Singaporeans, meanwhile, will be allowed to wine and dine at restaurants, work out at the gym and get together in groups of no more than five people after most lockdown restrictions are lifted on Friday. The tiny city-state has managed to finally bring an outbreak spreading almost exclusively among migrant workers living in densely packed dorms under control, a major milestone for Southeast Asia, as Indonesia surpasses Singapore in the number of cases.

For an even bigger milestone, the global death toll topped 450,000, while the global case total topped 8.5 million (8,513,725 as of Friday morning in New York).

As Johnson tries to manage the reopening under an endless barrage of criticism, it appears the UK’s virus curve has finally plateaued.

Russia reported 7,972 new cases on Friday, pushing its nationwide tally to 569,063. Russia’s national covid response center counted 181 deaths, bringing the official death toll to 7,841.

India has recorded 13,586 newly confirmed cases today, raising its total to 380,532. Still, shops, malls, factories and places of worship have been allowed to reopen while schools and cinemas remain shuttered.

On the vaccine front, German biopharmaceutical company CureVac said Thursday that it had started its first clinical vaccine trial for its vaccine candidate. The trial is being conducted at the University of Tuebingen; it involves more than 100 test subjects aged between 18 and 60. The first trial results are expected in two months.

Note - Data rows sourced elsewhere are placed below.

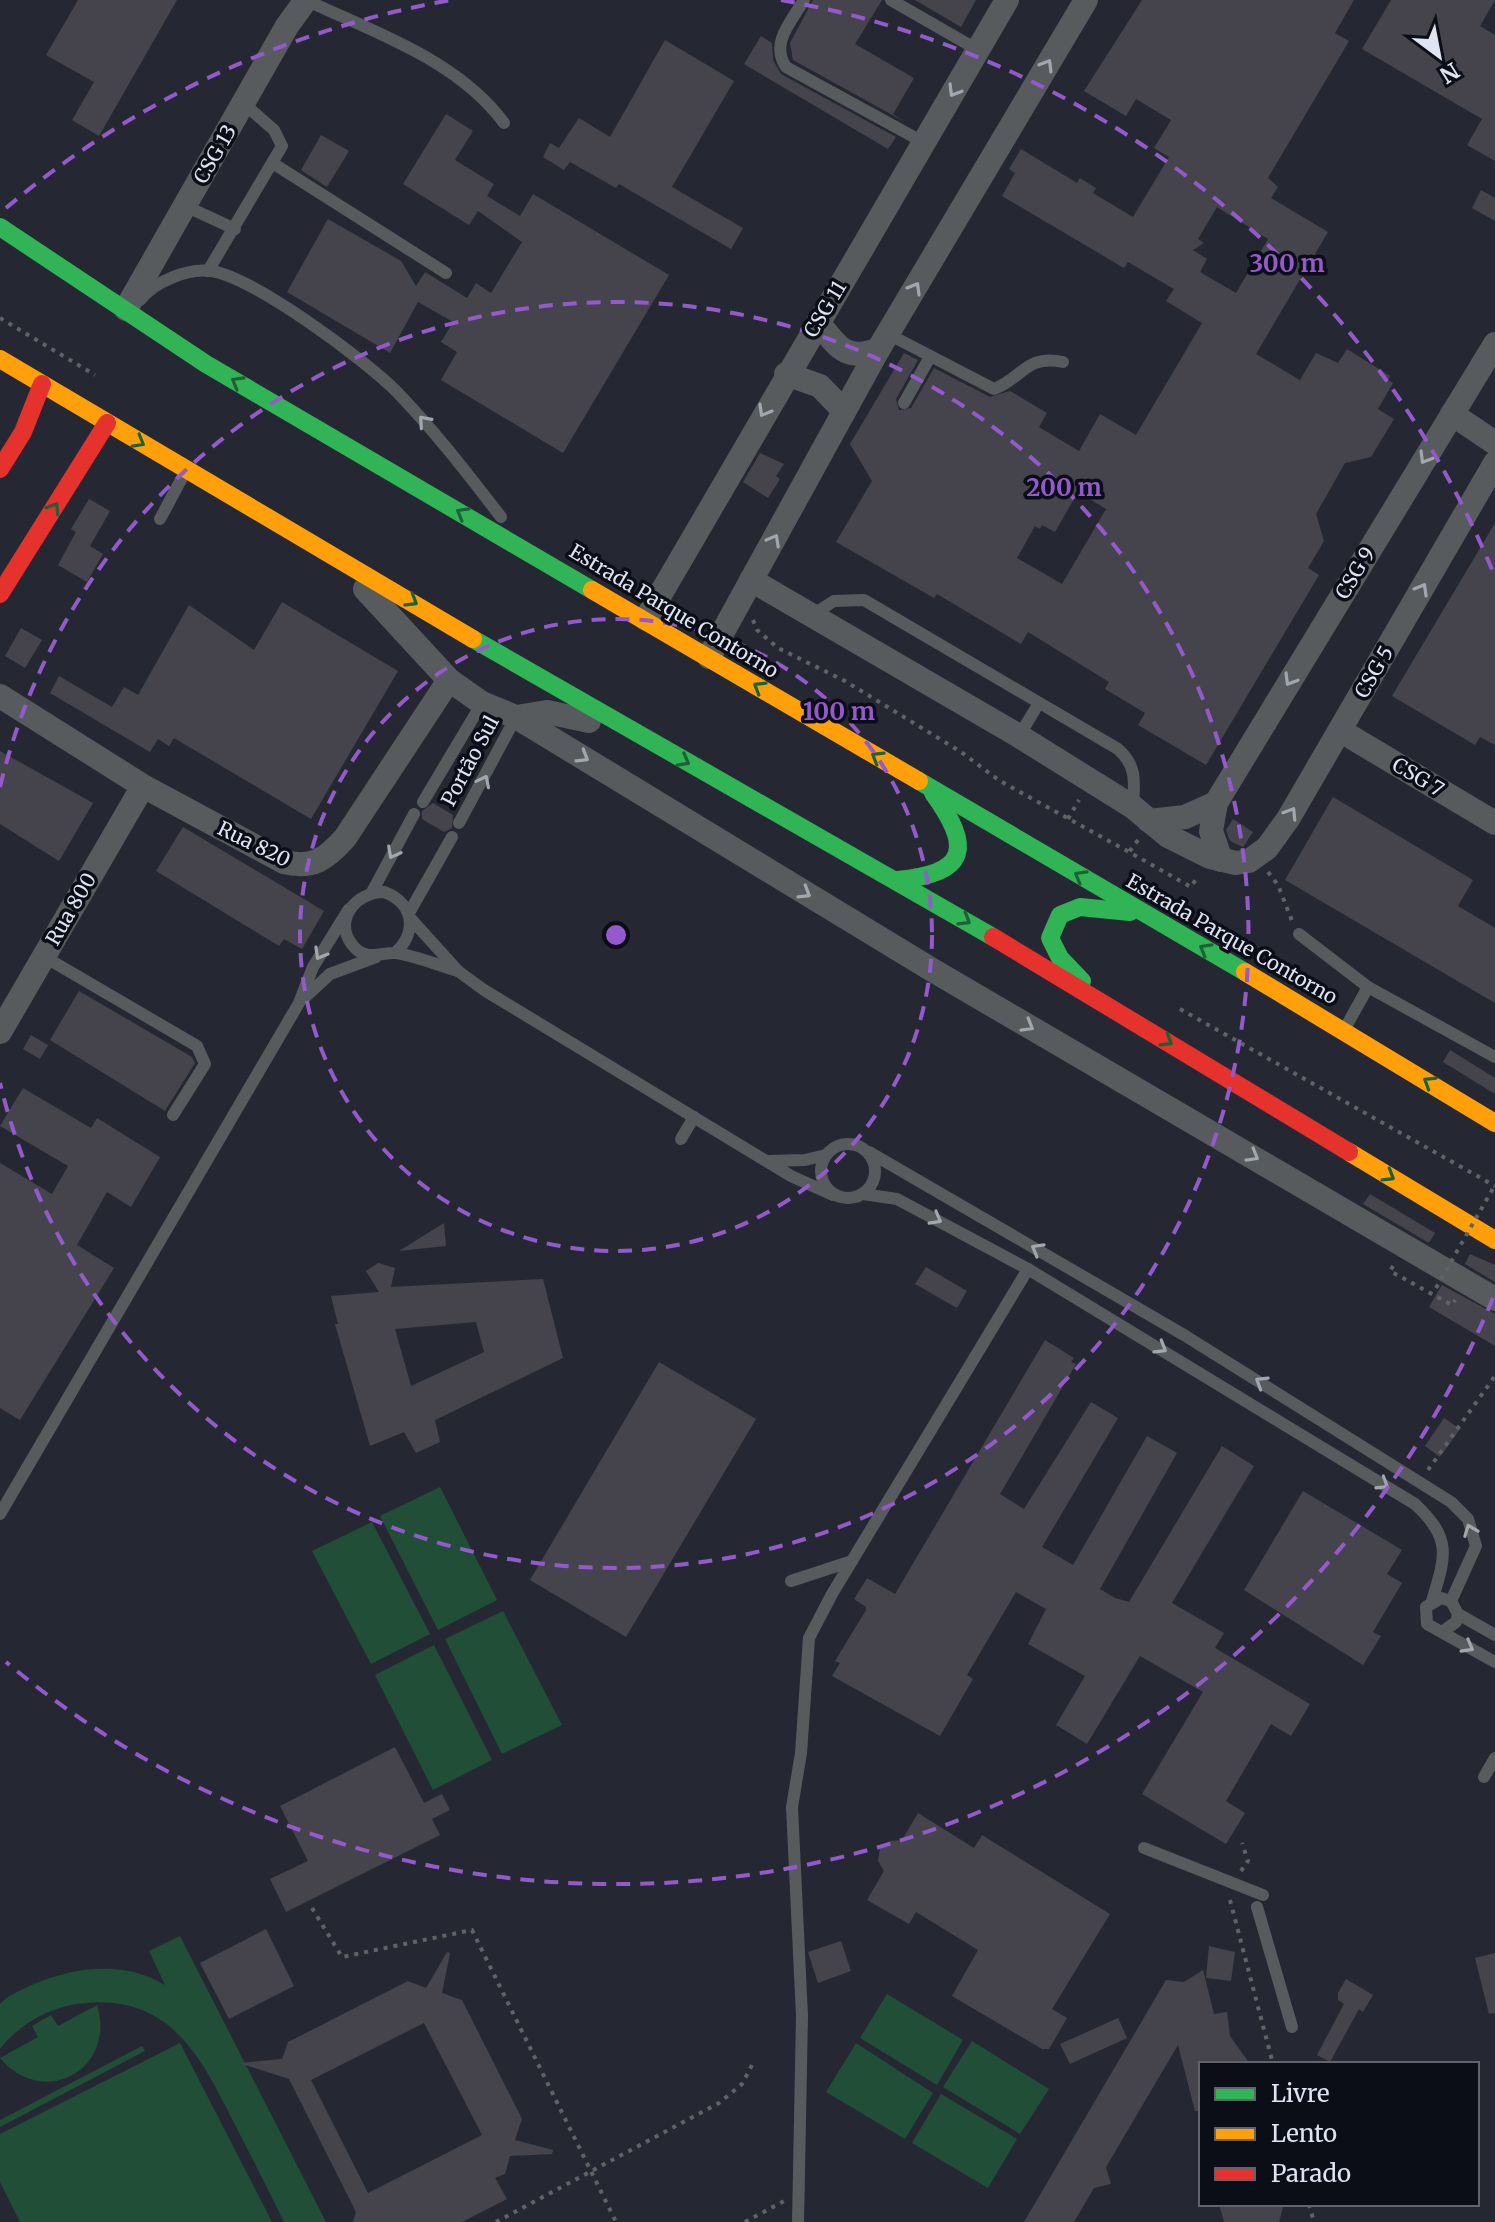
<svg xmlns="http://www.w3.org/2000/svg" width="1495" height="2222" font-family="Merriweather,serif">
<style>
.green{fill:#204e36}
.building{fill:#45444d;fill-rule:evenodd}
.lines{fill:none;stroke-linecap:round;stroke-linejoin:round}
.path{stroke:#606366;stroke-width:4;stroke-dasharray:4 6;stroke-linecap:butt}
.lane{stroke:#575b5e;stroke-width:12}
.street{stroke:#575b5e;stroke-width:24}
.fast{stroke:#30b455;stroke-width:18}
.slow{stroke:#ff9f0a;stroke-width:18}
.jam{stroke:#e5322d;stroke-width:18}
.path-bridge{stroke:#606366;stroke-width:4;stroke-dasharray:4 6;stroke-linecap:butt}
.oneway{stroke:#a2a6af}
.oneway2{stroke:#1e6136}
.ring{fill:none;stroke:#945acc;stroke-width:4;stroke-dasharray:14 10}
.labels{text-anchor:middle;stroke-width:7;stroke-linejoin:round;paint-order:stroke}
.street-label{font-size:20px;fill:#e0e3f2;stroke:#0c0e17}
.centre{fill:#945acc;stroke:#0c0e17;stroke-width:4}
.ring-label{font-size:24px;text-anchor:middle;font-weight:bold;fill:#945acc;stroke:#0c0e17;stroke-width:7;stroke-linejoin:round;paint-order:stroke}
</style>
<rect width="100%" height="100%" fill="#252833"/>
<g class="green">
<polygon points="440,1487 497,1600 438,1630 380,1516"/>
<polygon points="372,1522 430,1634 371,1664 312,1551"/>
<polygon points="503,1611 562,1725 502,1754 445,1639"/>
<polygon points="434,1645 492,1760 433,1790 375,1675"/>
<path d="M180,1936l146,286h-42c-16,-33 -33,-66 -50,-99 -33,-66 -63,-128 -150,-120 -32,3 -64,20 -84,46v-45l5,-5c46,-28 110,-44 160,-14l-16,-34z"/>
<polygon points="887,1994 963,2040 937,2085 860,2038"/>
<path d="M97,2005c20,64 -53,105 -97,53l38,-21 -6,-11 19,-11 7,11z"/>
<polygon points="972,2041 1049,2089 1020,2134 943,2087"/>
<polygon points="180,2043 272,2222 20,2222 0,2182 0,2134"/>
<polygon points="856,2043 933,2093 905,2139 826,2092"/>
<polygon points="142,2046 145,2051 0,2127 0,2120"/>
<polygon points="941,2094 1017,2139 988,2188 912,2143"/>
</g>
<g class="building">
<polygon points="78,0 177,0 99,136 72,120 94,82 46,55"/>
<polygon points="813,0 882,0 855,44 914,78 893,114 905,122 793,60 790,43"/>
<polygon points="915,0 976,0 961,27"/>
<path d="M1142,0h212l-19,33 14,8 -81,137 10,9 -7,11 57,34 -72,122 44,26 16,-27 22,10 9,-14 43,27 -2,4 5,3 -15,26 16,10 -23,38 -26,6 -29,51 8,27 -16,27 11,7 -113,190 -68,-40 7,-12 -40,-24 4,-7 -81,-50 -7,12 -84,-50 -3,4 -98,-56 36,-61 -22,-37 54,-91 14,7 -22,39 3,11 12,-2 23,-40 56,29 20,-6 37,22 -8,14 40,24 21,-37 36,21 66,-112 -36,-22 8,-12 -46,-27 -4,6 -122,-72 13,-23 -6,-4 12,-20 56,34 3,-5 16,10 -3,5 40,24 36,-60 -15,-9 17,-28 -35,-21 -10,17 -42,-25zM1217,207l51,32 -32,54 -36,-21 7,-13 -14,-9 11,-7 -6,-4zM1078,492l28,17 -44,75 -45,-26 18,-32 5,3 2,-4 13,7z"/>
<polygon points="1391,0 1495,0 1480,26 1495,35 1495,161 1467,145 1482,119 1362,49"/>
<polygon points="761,36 772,43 773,60 781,74 896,137 888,149 744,64"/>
<polygon points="665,40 734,81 672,187 743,228 731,249 619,184 616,188 570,162 564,170 543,157 550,143 559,148 579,118 610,137"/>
<polygon points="446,114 473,131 455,160 494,184 487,196 520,216 533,194 669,275 563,453 441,380 457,352 441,342 453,322 418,302 390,353 287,292 328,219 401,261 416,286 425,272 467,298 476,283 491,293 522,242 478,211 469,225 403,184"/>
<polygon points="321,135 349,151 327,187 301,170"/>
<polygon points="1481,190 1495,198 1495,221 1472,208"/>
<polygon points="760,453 784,464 776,476 780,479 768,498 743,482"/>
<polygon points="89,499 110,511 90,546 103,554 87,582 58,565 76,532 71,529"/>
<polygon points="1495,523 1495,745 1480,737 1475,745 1392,696"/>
<polygon points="282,602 398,671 311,819 174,738 169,746 158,739 150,752 50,693 59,676 112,707 124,687 138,695 189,605 254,650"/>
<polygon points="21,628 42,640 25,668 5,656"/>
<polygon points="0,751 93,803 59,861 0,824"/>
<polygon points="1333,797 1473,880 1458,906 1495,928 1495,1003 1285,880"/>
<polygon points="433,803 453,815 452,828 444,832 422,819 422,811"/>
<polygon points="1233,819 1253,832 1243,847 1230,841 1226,830"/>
<polygon points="183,827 324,911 302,949 284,939 279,946 156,871"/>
<polygon points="79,991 192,1057 195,1063 165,1111 50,1040"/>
<polygon points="31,1035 48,1045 40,1059 23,1049"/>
<polygon points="1450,1050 1495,1078 1495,1094 1443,1062"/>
<polygon points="23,1088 91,1128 97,1118 160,1157 131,1207 107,1192 77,1245 114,1268 20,1420 0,1408 0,1163 52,1194 68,1166 0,1126"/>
<polygon points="1370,1194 1435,1233 1429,1243 1363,1204"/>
<polygon points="444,1223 446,1246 399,1251"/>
<polygon points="1470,1254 1495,1265 1495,1282 1465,1264"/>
<path d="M378,1263l17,5 -4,19 152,-8 20,79 -128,62 5,22 -24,11 -12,-21 -34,14 -35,-122h3l-7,-28 48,-4 -13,-21zM476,1322l8,30 -73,34 -16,-57z"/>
<polygon points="926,1267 967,1291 957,1308 915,1284"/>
<polygon points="1442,1285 1495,1314 1495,1346 1429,1307"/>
<polygon points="1045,1340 1074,1358 1071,1362 1076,1364 1000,1494 1024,1509 1091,1402 1118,1418 1042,1547 1073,1565 1147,1436 1177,1453 1100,1589 1115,1598 1129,1602 1222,1446 1254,1466 1172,1603 1224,1633 1215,1648 1310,1704 1291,1736 1271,1724 1226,1801 1245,1813 1226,1844 1142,1794 1203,1692 1140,1656 1087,1744 1056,1725 1085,1676 1028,1644 1046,1609 1016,1592 967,1675 973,1679 940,1736 832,1676 840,1663 835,1661 866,1610 866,1607 854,1599 867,1578 895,1594"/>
<polygon points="659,1362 756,1419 626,1637 530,1580"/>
<polygon points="1444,1418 1460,1429 1440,1457 1425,1446"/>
<polygon points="1303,1491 1402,1550 1387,1574 1402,1583 1373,1632 1381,1636 1363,1665 1244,1590"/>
<polygon points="395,1747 424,1803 442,1794 450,1810 432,1819 440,1835 286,1912 270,1879 308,1861 280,1806"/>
<polygon points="918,1813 974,1848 982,1835 1110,1914 1052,2009 1067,2018 1049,2049 1042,2049 952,1996 978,1950 916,1912 909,1924 867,1900 884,1871 878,1861 880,1848 890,1841 902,1840"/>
<polygon points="266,1929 294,1986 229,2019 200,1963"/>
<polygon points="841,1941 851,1971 818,1983 808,1952"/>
<polygon points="1209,1946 1235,1952 1231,1981 1206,1978"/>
<path d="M447,1952l3,1 -8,40 20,7 60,119 -7,21 38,10 -1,4 -42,2 -5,18 -10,4 12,21 -45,23h-109l3,-10 -67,-133 -50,-16 43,-4 6,-17 120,-61 18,7zM424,2023l58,112 -114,58 -57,-113z"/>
<polygon points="1495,1953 1495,2013 1489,2014 1475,1958"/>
<polygon points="1203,1970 1214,2014 1227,2012 1230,2036 1250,2064 1201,2064 1201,2111 1195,2111 1178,2045 1106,2167 1111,2184 1094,2188 1074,2222 1024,2222 1166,1980 1184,1982"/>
<polygon points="1346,1979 1373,1995 1363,2012 1359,2009 1330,2062 1317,2055 1344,2004 1338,2000 1338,1993"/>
<polygon points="1118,2018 1127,2038 1070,2064 1060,2044"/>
<polygon points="1219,2204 1284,2204 1279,2222 1224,2222"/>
</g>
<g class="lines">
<g class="path">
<polyline points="0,318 95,375"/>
<polyline points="753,620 757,630 778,648 845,681 961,752 1000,781 1129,852"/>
<polyline points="1068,819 1079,800"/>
<polyline points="1138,840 1129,852 1191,887 1198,876"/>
<polyline points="1268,872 1278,885 1292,921"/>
<polyline points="1180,1009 1495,1186"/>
<polyline points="1393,1266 1390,1271 1452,1305 1455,1300"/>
<polyline points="1428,1470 1495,1376"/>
<polyline points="1241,1871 1248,1861 1242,1843"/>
<polyline points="1230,1900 1273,2064"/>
<polyline points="312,1908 342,1957 472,1930 616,2222"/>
<polyline points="1309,2204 1314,2222"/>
<polyline points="496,2222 719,2103 742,2084 752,2065"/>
<polyline points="745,2222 784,2201"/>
</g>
<g class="lane">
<path d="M306,0c69,33 152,60 198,123"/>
<path d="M804,0c-13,22 -34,43 -18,67l137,75"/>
<polyline points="891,0 978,50"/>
<polyline points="274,164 446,273"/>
<polyline points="185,206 235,229"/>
<polyline points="208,271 282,146 274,130 243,103"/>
<path d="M140,300c14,-18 47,-32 71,-29 42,6 153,88 184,119 39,40 72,83 106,127"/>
<path d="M888,334l106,55c29,-11 32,-35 69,-27"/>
<polyline points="904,403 930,357"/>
<polyline points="160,519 183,476"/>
<path d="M812,615l22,-14 30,-1 254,149c20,18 16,34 15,58"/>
<polyline points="1019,736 1039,703"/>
<polyline points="423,802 482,703"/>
<polyline points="459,823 516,717"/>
<polyline points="372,892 414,814"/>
<polyline points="409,913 452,837"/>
<polyline points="411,919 458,971 484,990 791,1176 833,1195"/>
<polyline points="1299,934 1368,987 1495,1057"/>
<path d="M395,953c23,-21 19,-50 -11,-61 -29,0 -53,30 -29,56 13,13 27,4 41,5 20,3 42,12 62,18"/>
<polyline points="43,956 197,1046 205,1064 173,1115"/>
<polyline points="304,998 330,974 376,957"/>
<polyline points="1348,1023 1368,987"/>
<polyline points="681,1139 694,1117"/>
<circle cx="848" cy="1171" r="27"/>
<polyline points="869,1152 1184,1335 1451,1502 1468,1519 1476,1546 1451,1601"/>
<polyline points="770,1161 805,1160 826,1155"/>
<path d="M863,1194l34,5 131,70 387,235c37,35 31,51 17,97"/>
<polyline points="0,1514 299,1003 313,967 349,909"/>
<polyline points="791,1581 852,1561"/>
<polyline points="1458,1614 1495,1635"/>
<polyline points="1442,1632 1456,1622 1458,1614 1451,1601 1441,1598 1426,1607 1427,1624 1495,1662"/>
<polyline points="1484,1777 1495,1758"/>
<polyline points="1144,1848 1263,1895"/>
<polyline points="1257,1907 1292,2027"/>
<polyline points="798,2222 802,2016 792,1807 801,1753 809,1638 832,1594 1028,1269"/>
</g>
<g class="street">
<polyline points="126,309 287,26 306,0"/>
<path d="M818,322c20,25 27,39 60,28"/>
<polyline points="786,374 820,386 844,411"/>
<polyline points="1452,414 1495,443"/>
<polyline points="751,580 1019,736 1133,807 1168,836 1210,857 1236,863 1249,861 1267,848 1288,819 1495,463"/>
<polyline points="365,589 449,680 482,703 516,717 547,712 589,721"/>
<polyline points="646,619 1007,0"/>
<polyline points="709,657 878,350 1086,0"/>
<path d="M0,696l143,90 141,76c29,7 42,-3 61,-24l104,-158"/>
<polyline points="516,717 934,971 1495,1299"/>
<polyline points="1341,731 1495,823"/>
<polyline points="1149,821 1185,817 1216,803"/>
<polyline points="1221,860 1211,831 1216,803 1495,344"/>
<polyline points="0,1032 143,786"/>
</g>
<g class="fast">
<polyline points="0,227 206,364 592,590"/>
<polyline points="473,639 993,937"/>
<polyline points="919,781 1245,972"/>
<path d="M898,880c71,-7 74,-33 35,-87"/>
<polyline points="1082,981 1060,958 1050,938 1060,915 1080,907 1130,912"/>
</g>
<g class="slow">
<polyline points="0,359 473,639"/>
<polyline points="592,590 919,781"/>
<polyline points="1245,972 1495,1123"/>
<polyline points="1349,1152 1495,1240"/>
</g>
<g class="jam">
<polyline points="0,469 23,432 42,384"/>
<polyline points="0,594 107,423"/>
<polyline points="993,937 1349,1152"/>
</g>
<polyline class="path-bridge" points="1436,1288 1495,1185"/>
</g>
<defs><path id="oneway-chevron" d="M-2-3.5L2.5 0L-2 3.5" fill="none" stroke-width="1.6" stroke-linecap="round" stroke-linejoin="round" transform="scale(2)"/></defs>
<g class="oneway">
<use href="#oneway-chevron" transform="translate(1047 65) rotate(-59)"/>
<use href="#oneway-chevron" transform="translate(954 91) rotate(121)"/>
<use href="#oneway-chevron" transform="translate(915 288) rotate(-60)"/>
<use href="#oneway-chevron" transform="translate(764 411) rotate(120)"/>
<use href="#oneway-chevron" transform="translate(424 421) rotate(-131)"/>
<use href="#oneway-chevron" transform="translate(1425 458) rotate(121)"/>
<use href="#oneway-chevron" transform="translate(774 540) rotate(-61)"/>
<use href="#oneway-chevron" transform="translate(1422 589) rotate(-60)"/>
<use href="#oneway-chevron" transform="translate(1290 680) rotate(121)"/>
<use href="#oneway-chevron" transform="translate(583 757) rotate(31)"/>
<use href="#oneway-chevron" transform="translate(484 781) rotate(-63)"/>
<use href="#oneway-chevron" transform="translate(1291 813) rotate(-58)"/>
<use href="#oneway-chevron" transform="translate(393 853) rotate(118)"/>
<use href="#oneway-chevron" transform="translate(805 893) rotate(31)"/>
<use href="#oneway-chevron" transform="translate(320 954) rotate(120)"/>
<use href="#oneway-chevron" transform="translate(1028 1026) rotate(30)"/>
<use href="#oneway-chevron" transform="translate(1253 1156) rotate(30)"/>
<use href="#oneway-chevron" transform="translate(936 1219) rotate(29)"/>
<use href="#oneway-chevron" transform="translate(1037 1249) rotate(-150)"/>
<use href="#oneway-chevron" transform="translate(1161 1348) rotate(31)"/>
<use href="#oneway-chevron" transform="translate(1261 1382) rotate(-148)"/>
<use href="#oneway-chevron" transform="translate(1383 1484) rotate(32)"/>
<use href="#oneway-chevron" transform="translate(1470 1530) rotate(-111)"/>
<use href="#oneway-chevron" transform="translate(1468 1647) rotate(29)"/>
</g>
<g class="oneway2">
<use href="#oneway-chevron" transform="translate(237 382) rotate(-150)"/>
<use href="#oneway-chevron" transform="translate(139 442) rotate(30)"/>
<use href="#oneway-chevron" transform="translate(54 508) rotate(-58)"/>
<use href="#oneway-chevron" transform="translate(462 513) rotate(-150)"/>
<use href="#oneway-chevron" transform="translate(412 601) rotate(31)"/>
<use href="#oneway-chevron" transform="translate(759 687) rotate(-149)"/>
<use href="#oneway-chevron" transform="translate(877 757) rotate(-149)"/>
<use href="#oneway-chevron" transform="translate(684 761) rotate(29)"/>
<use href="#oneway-chevron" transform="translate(1080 876) rotate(-150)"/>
<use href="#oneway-chevron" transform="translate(965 920) rotate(31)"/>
<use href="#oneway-chevron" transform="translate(1205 949) rotate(-150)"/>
<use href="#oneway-chevron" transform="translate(1167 1041) rotate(31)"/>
<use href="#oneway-chevron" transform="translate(1429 1082) rotate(-148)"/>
<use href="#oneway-chevron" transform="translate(1389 1176) rotate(31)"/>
</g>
<g class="ring">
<circle cx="616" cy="935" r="316"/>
<path d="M0 787A633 633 0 1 1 0 1083"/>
<path d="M1493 1298A949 949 0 0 1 6 1662M6 208A949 949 0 0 1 451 0M781 0A949 949 0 0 1 1493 572"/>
</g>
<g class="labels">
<g class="street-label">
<text transform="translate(215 154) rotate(-60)" y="7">CSG 13</text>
<text transform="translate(825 309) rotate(-59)" y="7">CSG 11</text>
<text transform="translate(1355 573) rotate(-59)" y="7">CSG 9</text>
<text transform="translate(674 611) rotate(31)" y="7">Estrada Parque Contorno</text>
<text transform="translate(1374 672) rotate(-60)" y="7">CSG 5</text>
<text transform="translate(470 761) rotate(-62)" y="7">Portão Sul</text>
<text transform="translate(1418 777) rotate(31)" y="7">CSG 7</text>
<text transform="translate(254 844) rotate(26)" y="7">Rua 820</text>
<text transform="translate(71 909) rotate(-60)" y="7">Rua 800</text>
<text transform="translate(1232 939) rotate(30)" y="7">Estrada Parque Contorno</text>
</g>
</g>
<circle cx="616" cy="935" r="12" class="centre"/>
<g class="ring-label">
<text x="1287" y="272">300 m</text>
<text x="1064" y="496">200 m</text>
<text x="839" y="720">100 m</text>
</g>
<rect x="1199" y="2062" width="280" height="144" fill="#0c0e17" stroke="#61636f" stroke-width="2"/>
<rect x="1215" y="2088" width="40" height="12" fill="#30b455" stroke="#61636f" stroke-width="2"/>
<text x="1271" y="2102" font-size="24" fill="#e0e3f2">Livre</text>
<rect x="1215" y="2128" width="40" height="12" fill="#ff9f0a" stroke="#61636f" stroke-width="2"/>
<text x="1271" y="2142" font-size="24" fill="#e0e3f2">Lento</text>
<rect x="1215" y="2168" width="40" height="12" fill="#e5322d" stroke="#61636f" stroke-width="2"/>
<text x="1271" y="2182" font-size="24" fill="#e0e3f2">Parado</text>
<g transform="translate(1439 56) rotate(148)" stroke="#0c0e17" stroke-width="6" paint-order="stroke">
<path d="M0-6L14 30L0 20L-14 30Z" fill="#e0e3f2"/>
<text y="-12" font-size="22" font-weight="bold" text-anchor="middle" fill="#e0e3f2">N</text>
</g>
</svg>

In other news out of Germany, the home of what was perhaps Europe’s best-managed major outbreak, public health officials with the Robert Koch Institute just reported the country’s highest daily jump in new virus cases in a month.

Meanwhile, in the US, despite another batch of record hospitalization numbers (out of Texas) and case numbers (in California, Florida and elsewhere), the number of states with rising 7-day averages has declined slightly to 20, according to the NY Times.

As the situation grows increasingly dire, Prime Minister Narendra Modi is extolling yoga as a way of building a “protective shield” of immunity against the coronavirus, as his nation battles a surge in infections.